Une œuvre mal jouée peut vite paraître dépourvue d’intérêt. Suite à l’enregistrement de Titus et Bérénice de Rita Strohl, par Edgar Moreau et David Kadouch, cette partition a été la plus demandée au Palazzetto. Mais elle n’est pas commercialisée. Il existe seulement un exemplaire de dépôt légal à la BNF.
« L’enregistrement qualitatif par un grand label est un déclic. L’image qu’on associe à ces compositrices va faire autant que la musique elle-même, si elle est prise en charge par un artiste qui y croit. Les partitions d’Hélène de Montgeroult auraient besoin de Murray Perahia ! », s’exclame Alexandre Dratwicki. De plus en plus d’acteurs du secteur tentent de sortir ces femmes d’une niche confidentielle et souvent dévaluée. Festivals, ouvrages collectifs, plateformes numériques, enregistrements…
Le site internet Demandez à Clara offre de précieuses ressources aux programmateurs. Une première sélection d’œuvres a déjà été réalisée par des spécialistes. Héloïse Luzzati a de son côté imaginé une page sur Youtube, Facebook et Instagram, La boîte à pépites, qui nous donne à entendre les œuvres méconnues par des musiciens de renom, pour compenser ce manque, voire cette absence de documents sonores. Mais ce travail de désinvisibilisation est un terrain glissant. Le danger serait de basculer dans un combat idéologique.

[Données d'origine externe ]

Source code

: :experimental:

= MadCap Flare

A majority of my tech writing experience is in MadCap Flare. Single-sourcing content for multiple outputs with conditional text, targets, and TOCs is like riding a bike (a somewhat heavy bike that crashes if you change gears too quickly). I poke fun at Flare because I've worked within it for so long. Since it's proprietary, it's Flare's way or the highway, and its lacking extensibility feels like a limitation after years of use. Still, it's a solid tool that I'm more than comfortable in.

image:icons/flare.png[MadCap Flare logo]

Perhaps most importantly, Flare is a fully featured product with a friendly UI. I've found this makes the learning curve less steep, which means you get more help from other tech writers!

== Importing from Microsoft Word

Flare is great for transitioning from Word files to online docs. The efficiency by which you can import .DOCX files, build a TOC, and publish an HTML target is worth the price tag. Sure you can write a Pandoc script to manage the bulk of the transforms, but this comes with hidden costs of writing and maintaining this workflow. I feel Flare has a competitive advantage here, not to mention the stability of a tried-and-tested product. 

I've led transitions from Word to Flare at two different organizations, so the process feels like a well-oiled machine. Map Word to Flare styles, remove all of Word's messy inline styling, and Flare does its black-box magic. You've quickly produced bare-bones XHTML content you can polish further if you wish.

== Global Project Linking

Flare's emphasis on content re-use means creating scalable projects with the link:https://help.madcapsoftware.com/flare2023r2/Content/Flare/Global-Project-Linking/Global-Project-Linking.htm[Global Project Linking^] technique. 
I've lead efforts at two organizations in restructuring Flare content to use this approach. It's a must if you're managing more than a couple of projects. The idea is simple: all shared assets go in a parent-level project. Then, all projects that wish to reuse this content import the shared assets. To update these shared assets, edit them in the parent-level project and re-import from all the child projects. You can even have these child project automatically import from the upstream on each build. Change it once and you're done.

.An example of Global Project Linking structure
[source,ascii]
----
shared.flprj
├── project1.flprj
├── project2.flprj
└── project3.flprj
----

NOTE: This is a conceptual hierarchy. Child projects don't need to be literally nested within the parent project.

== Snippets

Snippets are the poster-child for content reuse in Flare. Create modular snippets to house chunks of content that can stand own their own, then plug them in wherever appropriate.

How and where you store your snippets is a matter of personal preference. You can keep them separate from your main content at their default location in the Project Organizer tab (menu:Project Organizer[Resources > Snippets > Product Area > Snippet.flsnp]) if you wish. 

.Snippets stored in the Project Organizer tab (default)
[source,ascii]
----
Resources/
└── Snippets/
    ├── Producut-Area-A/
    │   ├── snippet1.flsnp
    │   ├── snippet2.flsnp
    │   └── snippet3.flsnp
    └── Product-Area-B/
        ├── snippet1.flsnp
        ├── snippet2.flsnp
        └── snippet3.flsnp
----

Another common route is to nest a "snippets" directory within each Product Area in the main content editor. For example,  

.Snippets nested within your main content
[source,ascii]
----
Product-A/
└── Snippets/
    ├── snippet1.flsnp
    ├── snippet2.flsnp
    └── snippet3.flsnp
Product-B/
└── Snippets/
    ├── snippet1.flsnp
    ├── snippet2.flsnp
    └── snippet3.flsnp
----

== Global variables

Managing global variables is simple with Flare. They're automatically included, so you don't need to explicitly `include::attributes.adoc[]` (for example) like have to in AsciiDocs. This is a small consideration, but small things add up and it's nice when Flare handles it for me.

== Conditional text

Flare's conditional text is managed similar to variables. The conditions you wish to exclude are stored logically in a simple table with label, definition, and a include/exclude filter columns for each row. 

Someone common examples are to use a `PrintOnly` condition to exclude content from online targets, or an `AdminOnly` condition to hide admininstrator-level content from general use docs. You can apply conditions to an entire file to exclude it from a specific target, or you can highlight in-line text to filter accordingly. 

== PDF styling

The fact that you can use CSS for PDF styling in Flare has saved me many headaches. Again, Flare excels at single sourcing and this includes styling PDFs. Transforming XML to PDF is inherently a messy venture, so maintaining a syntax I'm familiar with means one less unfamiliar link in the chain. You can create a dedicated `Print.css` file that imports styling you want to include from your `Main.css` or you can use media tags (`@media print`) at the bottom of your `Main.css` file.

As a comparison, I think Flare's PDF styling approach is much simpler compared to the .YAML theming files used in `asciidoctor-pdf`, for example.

« La plupart des musiciennes n’ont pas envie d’avoir à revendiquer. Elles veulent juste composer et/ou jouer, souligne Florence Launay. Ce que nous cherchons tous, c’est la qualité. » « Jamais je ne programme une œuvre parce qu’une femme l’a écrite, abonde Héloïse Luzzati. On voit fleurir des programmations 100 % compositrices qui n’ont musicalement aucun sens. La société aura vraiment évolué quand leur musique sera intégrée naturellement dans les programmes. En attendant, certaines initiatives sont nécessaires. Quand on voit le succès du concours de femmes chefs d’orchestre La Maestra – qui a d’ailleurs communiqué de façon intelligente –, il y a de quoi se poser des questions ! » D’ici là, il reste un travail titanesque de recherche et d’édition pour voir s’épanouir ces pages au patrimoine universel de la musique.